## begin Material to process
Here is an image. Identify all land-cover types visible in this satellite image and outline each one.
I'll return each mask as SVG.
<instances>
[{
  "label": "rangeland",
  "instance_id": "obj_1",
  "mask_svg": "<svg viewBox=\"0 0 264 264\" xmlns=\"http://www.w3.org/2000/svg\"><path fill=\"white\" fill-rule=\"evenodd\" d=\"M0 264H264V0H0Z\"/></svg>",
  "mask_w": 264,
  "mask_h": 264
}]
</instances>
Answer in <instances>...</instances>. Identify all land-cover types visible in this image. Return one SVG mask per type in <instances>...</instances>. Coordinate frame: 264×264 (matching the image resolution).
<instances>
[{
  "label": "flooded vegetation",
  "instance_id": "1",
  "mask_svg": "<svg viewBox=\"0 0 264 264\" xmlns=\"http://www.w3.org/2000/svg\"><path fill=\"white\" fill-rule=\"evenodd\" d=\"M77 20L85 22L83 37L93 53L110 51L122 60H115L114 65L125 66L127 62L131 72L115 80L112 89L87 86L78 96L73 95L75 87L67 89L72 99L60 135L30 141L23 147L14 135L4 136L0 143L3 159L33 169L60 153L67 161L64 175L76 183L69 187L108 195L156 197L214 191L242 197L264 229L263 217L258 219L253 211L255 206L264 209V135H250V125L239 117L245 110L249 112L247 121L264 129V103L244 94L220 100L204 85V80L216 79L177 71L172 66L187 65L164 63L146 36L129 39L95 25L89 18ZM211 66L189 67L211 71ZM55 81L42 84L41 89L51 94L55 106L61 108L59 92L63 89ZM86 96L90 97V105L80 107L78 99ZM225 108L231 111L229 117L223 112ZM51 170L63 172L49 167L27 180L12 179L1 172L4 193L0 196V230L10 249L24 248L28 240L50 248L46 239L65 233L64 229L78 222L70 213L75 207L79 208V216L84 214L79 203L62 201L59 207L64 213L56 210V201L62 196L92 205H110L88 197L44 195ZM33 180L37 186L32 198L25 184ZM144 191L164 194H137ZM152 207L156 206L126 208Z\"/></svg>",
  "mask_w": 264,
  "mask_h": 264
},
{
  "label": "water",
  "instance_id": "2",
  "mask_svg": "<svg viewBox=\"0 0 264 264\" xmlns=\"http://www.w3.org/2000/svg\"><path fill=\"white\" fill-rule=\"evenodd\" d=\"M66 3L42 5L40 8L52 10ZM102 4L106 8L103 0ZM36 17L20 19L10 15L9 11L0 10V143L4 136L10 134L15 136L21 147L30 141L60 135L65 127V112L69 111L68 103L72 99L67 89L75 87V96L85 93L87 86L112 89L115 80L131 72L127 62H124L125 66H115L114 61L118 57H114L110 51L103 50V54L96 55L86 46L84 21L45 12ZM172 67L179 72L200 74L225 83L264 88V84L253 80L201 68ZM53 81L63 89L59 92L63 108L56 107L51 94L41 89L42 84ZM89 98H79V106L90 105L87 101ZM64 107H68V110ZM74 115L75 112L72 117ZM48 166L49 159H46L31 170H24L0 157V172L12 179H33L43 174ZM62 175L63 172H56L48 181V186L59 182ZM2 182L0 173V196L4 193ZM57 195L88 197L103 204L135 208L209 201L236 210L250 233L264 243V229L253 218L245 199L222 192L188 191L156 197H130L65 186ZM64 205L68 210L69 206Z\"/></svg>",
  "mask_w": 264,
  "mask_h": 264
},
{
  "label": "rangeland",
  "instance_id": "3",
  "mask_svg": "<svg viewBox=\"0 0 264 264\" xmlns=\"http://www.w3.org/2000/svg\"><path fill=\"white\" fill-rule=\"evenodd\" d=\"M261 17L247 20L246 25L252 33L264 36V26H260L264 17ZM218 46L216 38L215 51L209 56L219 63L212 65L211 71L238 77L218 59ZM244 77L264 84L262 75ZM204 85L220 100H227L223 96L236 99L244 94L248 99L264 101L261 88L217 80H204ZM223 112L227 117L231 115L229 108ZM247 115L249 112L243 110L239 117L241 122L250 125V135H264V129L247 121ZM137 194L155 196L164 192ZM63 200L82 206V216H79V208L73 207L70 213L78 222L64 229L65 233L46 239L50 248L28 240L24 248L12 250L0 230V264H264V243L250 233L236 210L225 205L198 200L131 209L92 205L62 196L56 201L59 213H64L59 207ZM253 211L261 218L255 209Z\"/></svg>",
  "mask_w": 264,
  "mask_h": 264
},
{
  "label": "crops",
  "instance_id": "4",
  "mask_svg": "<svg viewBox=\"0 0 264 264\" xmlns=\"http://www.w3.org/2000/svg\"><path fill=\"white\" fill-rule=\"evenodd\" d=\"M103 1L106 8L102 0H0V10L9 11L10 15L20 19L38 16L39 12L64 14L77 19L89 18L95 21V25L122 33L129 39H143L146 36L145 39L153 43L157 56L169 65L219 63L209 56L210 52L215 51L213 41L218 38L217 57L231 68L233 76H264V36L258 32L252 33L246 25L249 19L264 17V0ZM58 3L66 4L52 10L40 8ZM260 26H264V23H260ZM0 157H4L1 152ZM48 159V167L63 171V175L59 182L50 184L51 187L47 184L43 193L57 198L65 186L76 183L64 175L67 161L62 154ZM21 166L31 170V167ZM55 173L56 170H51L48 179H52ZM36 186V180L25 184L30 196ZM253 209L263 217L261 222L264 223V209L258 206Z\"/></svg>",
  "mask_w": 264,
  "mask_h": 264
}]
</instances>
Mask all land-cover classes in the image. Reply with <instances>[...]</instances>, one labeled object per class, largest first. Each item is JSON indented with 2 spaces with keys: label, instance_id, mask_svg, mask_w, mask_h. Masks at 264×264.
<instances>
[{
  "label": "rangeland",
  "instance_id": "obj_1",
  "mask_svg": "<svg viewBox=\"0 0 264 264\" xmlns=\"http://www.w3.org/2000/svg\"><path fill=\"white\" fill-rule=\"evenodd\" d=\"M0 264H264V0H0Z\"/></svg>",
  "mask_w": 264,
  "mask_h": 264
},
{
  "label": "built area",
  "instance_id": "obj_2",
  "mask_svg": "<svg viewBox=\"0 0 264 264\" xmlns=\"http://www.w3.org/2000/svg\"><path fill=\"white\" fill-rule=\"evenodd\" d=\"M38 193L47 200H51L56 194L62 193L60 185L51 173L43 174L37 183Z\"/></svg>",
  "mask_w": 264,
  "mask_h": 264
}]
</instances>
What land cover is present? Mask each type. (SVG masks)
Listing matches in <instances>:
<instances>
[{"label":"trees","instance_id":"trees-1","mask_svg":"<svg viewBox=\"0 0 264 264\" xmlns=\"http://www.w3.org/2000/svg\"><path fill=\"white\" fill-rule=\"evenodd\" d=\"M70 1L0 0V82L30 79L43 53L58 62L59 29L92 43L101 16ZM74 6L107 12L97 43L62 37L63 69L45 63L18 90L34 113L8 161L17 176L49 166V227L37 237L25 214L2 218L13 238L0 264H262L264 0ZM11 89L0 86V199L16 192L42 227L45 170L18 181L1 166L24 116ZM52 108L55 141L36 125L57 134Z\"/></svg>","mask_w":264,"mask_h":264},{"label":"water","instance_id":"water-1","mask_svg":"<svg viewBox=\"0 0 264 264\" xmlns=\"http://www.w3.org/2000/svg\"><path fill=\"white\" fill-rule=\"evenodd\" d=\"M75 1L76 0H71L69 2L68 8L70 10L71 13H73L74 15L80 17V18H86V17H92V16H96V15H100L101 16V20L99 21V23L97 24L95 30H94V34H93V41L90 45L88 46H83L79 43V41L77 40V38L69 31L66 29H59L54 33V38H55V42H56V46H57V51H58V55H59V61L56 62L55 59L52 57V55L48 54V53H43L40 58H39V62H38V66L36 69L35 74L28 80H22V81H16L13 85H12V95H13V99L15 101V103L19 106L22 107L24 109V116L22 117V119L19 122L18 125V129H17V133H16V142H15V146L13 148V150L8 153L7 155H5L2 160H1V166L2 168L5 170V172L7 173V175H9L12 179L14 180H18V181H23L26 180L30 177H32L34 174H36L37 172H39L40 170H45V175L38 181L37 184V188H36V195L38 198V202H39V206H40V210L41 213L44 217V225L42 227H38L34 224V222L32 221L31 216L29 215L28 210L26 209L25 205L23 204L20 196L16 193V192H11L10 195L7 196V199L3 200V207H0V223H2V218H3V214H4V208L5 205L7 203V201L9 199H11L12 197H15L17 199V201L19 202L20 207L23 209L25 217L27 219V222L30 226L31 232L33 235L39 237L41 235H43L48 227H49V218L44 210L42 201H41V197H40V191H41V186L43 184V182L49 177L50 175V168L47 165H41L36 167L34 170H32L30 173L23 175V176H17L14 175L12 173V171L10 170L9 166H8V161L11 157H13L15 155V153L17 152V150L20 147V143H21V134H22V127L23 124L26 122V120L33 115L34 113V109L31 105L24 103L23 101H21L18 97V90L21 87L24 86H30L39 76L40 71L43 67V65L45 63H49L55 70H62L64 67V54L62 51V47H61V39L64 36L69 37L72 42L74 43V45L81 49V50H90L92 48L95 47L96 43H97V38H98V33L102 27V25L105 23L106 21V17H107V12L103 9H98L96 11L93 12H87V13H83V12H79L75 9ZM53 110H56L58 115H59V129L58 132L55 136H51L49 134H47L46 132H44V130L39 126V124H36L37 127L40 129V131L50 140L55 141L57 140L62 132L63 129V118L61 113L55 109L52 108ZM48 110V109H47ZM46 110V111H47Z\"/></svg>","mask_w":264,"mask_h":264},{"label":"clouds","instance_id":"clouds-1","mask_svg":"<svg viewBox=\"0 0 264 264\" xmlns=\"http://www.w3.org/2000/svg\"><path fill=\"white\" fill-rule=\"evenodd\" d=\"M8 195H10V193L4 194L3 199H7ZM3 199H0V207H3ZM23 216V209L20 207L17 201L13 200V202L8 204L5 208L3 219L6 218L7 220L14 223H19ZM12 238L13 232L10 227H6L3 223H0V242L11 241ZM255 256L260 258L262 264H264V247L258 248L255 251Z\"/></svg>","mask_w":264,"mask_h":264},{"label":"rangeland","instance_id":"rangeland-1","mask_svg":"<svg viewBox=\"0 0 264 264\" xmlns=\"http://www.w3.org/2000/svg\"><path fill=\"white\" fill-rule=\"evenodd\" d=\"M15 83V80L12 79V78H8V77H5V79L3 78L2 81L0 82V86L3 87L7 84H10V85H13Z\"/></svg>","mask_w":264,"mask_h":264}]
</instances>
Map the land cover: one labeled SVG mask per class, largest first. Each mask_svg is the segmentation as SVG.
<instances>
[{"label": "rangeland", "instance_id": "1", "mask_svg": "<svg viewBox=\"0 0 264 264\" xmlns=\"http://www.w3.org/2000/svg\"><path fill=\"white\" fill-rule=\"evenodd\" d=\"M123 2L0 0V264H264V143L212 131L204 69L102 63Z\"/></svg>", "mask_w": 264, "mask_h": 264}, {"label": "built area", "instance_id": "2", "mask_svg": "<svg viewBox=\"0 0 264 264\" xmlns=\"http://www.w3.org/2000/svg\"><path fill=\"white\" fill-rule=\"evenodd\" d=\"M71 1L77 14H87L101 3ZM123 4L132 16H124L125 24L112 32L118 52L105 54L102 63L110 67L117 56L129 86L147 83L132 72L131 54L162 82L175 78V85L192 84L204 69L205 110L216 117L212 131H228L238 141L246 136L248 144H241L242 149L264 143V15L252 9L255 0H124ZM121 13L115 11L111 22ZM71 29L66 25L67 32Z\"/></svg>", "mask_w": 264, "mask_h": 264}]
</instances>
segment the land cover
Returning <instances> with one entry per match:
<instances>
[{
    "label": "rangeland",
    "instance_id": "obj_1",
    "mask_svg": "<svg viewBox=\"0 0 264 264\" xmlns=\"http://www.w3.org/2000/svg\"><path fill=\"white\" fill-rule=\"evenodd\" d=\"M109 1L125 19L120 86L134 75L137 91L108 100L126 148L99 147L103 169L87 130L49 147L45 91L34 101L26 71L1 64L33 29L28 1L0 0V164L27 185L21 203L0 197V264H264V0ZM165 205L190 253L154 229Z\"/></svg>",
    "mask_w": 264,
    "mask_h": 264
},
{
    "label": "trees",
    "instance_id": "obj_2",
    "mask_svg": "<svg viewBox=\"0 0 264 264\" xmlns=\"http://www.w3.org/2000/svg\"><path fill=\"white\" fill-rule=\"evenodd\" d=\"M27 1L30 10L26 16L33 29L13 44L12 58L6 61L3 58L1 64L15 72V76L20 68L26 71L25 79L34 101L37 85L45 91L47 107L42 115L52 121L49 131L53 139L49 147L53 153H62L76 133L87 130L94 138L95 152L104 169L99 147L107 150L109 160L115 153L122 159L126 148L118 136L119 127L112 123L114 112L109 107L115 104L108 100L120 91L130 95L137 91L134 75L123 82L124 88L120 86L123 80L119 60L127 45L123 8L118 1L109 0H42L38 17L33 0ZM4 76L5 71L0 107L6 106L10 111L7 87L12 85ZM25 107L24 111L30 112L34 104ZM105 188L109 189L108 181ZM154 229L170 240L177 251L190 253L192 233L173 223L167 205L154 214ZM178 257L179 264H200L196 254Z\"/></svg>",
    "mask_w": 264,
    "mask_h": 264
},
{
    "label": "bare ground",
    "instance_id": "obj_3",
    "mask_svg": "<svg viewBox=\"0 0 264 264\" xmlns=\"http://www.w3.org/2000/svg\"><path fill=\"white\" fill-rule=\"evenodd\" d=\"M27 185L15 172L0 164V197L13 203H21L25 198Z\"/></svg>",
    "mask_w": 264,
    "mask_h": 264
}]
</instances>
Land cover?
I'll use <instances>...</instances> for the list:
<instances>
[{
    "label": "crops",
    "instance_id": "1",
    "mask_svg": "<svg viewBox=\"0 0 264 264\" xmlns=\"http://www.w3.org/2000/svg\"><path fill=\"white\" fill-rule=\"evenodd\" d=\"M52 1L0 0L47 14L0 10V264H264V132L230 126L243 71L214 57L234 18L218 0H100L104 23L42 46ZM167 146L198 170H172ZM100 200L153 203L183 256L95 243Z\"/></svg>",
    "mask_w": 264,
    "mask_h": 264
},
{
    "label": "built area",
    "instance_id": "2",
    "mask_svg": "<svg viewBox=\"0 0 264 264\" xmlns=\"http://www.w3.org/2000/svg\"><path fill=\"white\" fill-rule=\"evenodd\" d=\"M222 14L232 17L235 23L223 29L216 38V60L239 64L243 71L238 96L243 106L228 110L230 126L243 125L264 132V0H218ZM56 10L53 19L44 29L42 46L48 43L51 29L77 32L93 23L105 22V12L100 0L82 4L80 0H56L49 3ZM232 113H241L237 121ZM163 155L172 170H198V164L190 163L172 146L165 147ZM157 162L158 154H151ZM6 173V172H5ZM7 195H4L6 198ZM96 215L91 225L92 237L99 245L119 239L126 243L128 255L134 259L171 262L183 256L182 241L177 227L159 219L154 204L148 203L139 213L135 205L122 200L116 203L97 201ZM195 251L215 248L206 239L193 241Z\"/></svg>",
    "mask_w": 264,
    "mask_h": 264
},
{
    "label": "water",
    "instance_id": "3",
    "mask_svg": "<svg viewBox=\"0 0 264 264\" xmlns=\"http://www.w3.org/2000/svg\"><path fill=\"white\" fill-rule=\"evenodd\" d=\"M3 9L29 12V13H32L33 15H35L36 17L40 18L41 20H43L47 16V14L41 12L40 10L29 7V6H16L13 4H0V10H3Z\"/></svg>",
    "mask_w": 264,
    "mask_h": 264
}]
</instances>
## end Material to process
Short exercise => How many lines of the material contain the string "this", with case counting? Reply with the number alone.

Exercise result => 2